(Data excerpts)

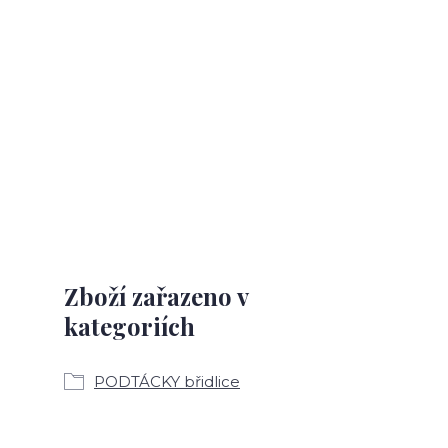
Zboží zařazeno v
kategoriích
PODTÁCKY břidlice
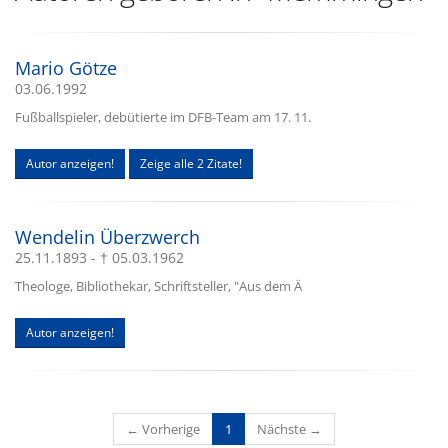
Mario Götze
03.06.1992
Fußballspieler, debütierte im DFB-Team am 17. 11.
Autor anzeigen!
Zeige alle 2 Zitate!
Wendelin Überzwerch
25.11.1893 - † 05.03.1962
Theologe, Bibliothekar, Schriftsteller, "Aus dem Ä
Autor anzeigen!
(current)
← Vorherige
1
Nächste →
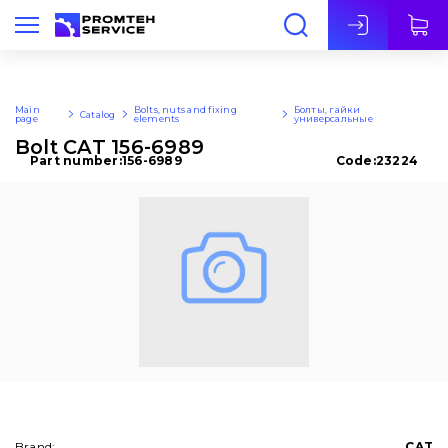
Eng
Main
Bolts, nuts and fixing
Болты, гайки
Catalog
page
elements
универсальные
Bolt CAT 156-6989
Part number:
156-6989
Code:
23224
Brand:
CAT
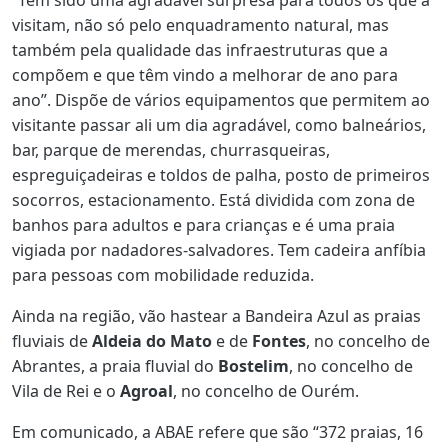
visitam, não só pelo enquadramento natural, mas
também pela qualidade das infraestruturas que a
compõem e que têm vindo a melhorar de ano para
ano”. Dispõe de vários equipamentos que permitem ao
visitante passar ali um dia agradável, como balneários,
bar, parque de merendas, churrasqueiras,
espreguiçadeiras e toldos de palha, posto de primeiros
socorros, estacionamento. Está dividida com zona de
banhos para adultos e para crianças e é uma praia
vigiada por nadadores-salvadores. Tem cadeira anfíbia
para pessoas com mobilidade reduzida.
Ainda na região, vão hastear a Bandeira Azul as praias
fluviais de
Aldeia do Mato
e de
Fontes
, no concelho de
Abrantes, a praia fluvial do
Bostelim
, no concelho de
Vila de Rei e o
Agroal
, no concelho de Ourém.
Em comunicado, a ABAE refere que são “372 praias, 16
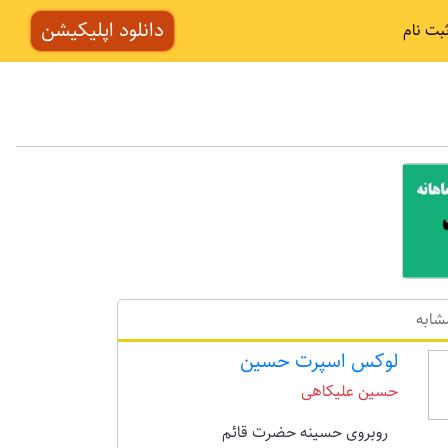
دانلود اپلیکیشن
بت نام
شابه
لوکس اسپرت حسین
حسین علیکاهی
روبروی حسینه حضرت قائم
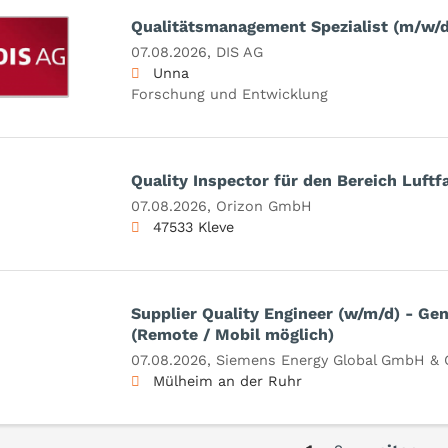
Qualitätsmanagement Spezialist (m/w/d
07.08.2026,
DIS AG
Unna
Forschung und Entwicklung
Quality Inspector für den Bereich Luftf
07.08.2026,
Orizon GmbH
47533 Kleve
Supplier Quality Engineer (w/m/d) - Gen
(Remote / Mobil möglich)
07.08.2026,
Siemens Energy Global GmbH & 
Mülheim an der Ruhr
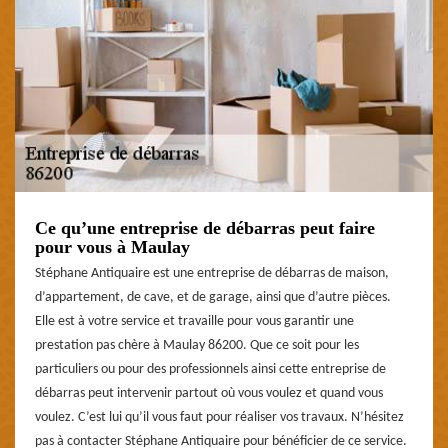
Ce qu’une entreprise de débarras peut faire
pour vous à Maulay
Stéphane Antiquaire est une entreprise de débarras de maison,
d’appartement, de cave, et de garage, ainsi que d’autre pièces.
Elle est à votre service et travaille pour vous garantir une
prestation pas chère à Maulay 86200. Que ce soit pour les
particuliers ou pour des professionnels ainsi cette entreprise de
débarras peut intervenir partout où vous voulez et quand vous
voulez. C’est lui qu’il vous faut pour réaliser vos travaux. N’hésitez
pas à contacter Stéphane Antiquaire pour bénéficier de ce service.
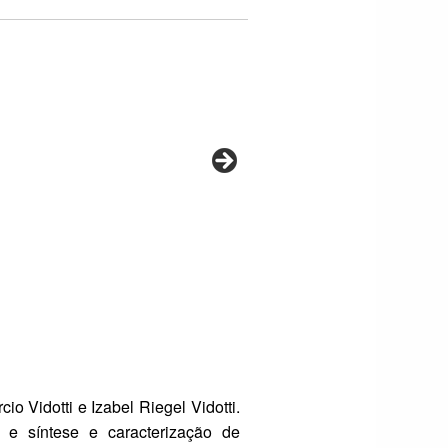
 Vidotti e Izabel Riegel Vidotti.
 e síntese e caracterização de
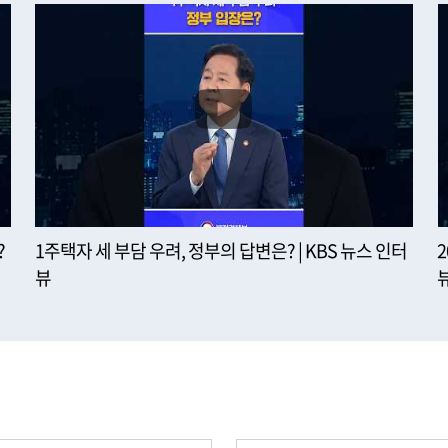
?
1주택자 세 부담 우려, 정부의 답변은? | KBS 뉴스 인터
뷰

What is needed :: From the records above, return each line that has the string "praias".

Response ::
Ainda na região, vão hastear a Bandeira Azul as praias
Em comunicado, a ABAE refere que são “372 praias, 16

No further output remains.